Working data section start

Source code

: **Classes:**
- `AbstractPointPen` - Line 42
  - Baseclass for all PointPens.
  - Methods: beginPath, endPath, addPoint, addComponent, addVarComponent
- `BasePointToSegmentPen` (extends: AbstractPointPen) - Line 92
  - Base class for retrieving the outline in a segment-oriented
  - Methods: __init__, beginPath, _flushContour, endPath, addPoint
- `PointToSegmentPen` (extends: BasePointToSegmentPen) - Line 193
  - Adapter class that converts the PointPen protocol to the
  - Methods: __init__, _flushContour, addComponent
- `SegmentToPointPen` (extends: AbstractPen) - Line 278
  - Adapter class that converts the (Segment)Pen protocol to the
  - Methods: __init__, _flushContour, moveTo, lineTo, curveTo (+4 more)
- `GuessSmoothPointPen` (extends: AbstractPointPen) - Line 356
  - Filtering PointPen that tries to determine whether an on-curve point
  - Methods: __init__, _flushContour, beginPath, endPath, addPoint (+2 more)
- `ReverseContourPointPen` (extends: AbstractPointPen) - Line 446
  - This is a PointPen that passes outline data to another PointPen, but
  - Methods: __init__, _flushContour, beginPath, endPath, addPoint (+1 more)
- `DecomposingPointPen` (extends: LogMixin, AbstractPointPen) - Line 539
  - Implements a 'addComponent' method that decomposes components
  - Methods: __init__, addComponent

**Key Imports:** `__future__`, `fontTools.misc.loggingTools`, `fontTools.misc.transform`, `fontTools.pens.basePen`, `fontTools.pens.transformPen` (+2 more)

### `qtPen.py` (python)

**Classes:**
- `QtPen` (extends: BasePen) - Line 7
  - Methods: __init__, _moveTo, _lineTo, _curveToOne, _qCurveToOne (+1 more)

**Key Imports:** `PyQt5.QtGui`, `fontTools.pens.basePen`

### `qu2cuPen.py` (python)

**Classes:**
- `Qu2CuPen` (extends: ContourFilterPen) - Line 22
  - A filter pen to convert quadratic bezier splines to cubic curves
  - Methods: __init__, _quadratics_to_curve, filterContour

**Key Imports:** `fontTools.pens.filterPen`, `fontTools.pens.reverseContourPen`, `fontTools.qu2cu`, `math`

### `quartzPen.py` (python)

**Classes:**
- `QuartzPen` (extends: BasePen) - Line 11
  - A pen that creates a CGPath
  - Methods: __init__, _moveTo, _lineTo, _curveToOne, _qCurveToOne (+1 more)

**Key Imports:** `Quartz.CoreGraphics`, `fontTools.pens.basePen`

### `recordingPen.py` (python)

Working data section end

◆ Task item
Search the data for the string "python". List each line that has it.

◆ Written solution
### `qtPen.py` (python)
### `qu2cuPen.py` (python)
### `quartzPen.py` (python)
### `recordingPen.py` (python)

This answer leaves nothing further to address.